Mother’s never had any other friends.
“Of course you would,” Mother says, digging the knife further into Rosalie’s already twisting stomach. “You make choices for
their well-being all the time. Guiding them to the right men, making sure they make the right connections. It’s what we do.”
Rosalie’s breath catches. “It’s not the same,” she says, and even to her own ears her words are thin.
“Sometimes being right and being nice are mutually exclusive,” Mother says, squeezing Rosalie’s hand again. “And sometimes
causing harm for the right reasons is the kindest thing you can do.”
Rosalie doesn’t want to believe that.
“Now, the kindest thing to do for Miss Pine is to ensure Mr. Sholle makes her a proposal by season’s end. This . . . plot
you have with Christopher may encourage Mr. Sholle to man up and stake a claim, so I’ll allow it,” Mother says.
Rosalie tries to let hope drown out the horror of Mother’s ethos on the world. An ethos Rosalie has followed unquestioningly
since her infancy.
“A few outings,” Mother clarifies. “Don’t let the girl fall in love with him.”

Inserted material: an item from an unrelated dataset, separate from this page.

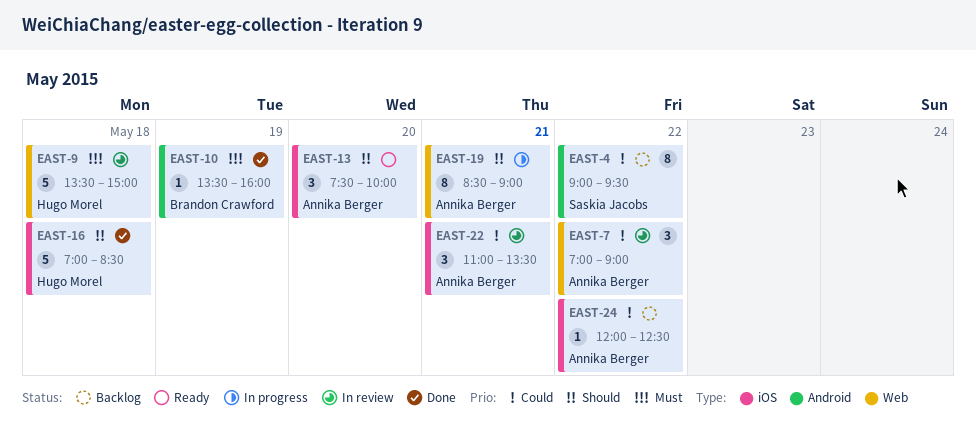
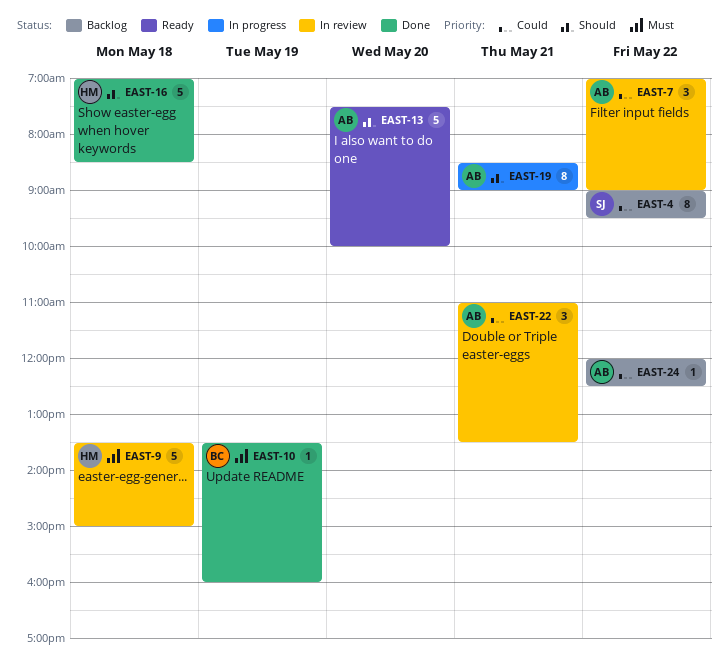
EAST-13, estimate: 3 -> 5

Rosalie snorts, quite out of her control.
“Your brother is charming,” Mother says, chiding. “Stranger things have happened.”

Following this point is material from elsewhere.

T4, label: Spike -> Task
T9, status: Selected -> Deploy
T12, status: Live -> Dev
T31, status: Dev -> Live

If only Mother knew the strange things Rosalie and Christopher are planning.
“I’ll get invitations sent for an outing,” Rosalie agrees, trying to push the words out around her discomfort.

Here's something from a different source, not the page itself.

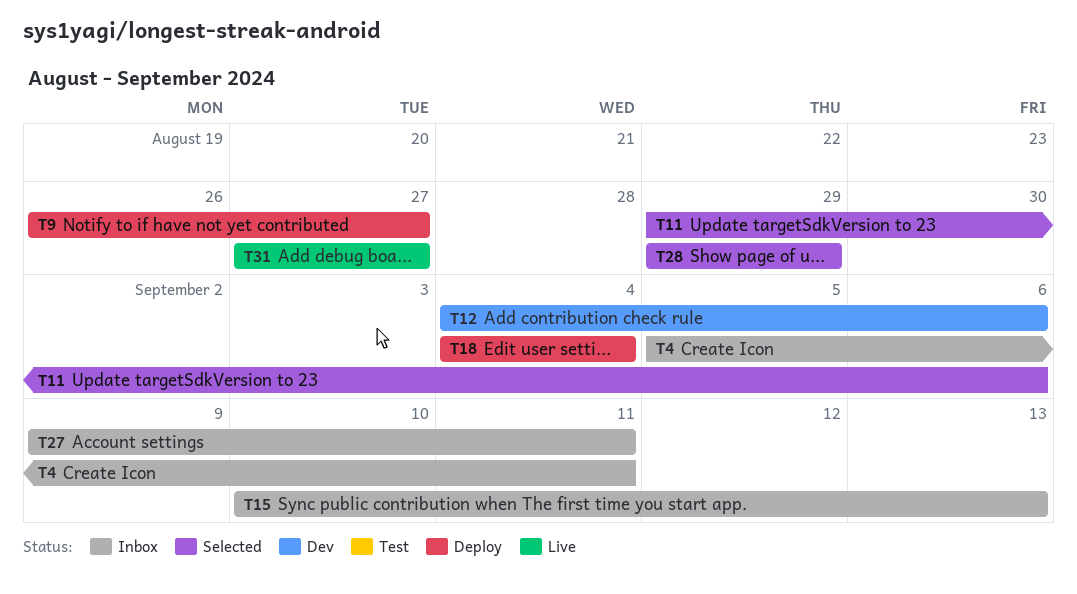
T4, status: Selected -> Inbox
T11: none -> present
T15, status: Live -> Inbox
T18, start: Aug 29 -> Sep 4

Mother’s gaze turns hard again. “Promise me.”
In the face of her stern, unyielding expression, Rosalie can do nothing more than nod, even as anxiety crushes her chest.
“I won’t tell her.”
“Good. Now, get some sleep. All that worrying will give you wrinkles.”
She lets go of Rosalie’s hand and heads back downstairs, leaving Rosalie there alone, staring after her, wondering what in
her past—what kinds of dark family secrets—could have caused her mother to have become this Machiavellian.
She climbs the stairs slowly, walking mechanically back to her room to fall onto her bed. She stares up at the ceiling, a
hand to her tight chest. Is she truly capable of the same ruthlessness as her mother? As her father?
She’s always been imperious and bossy and commanding. She knows what’s best for her friends, and she sees that it happens.
It’s always been for their own good, for the right reasons . . . hasn’t it?
Rosalie rolls onto her side and looks across the room to where Aunt Genevieve’s painting hangs over her small settee, she
and Miss Pine staring at each other captured there in oil paint.
She’s been acting under the assumption that what she wants for Miss Pine—with Miss Pine—is what Miss Pine ought to want as
well. Rosalie closes her eyes, dropping her head to rest against her arm. She pulls her legs fully onto the bed, curling into
herself.
She can’t do to Miss Pine what Mother did to Mrs. Pine. She can’t choose the future that’s best for her. Even if it’s choosing
a future that allows them to kiss in dark corners and steal away on hikes to lie down in the tall grass and—
Rosalie opens her eyes and stares at their pose in the painting. Miss Pine has to want to choose it herself. They have to make a choice, whatever choice, together. Rosalie can only hope that what Miss Pine truly wants might align with what she wants. That Miss Pine might want her in return.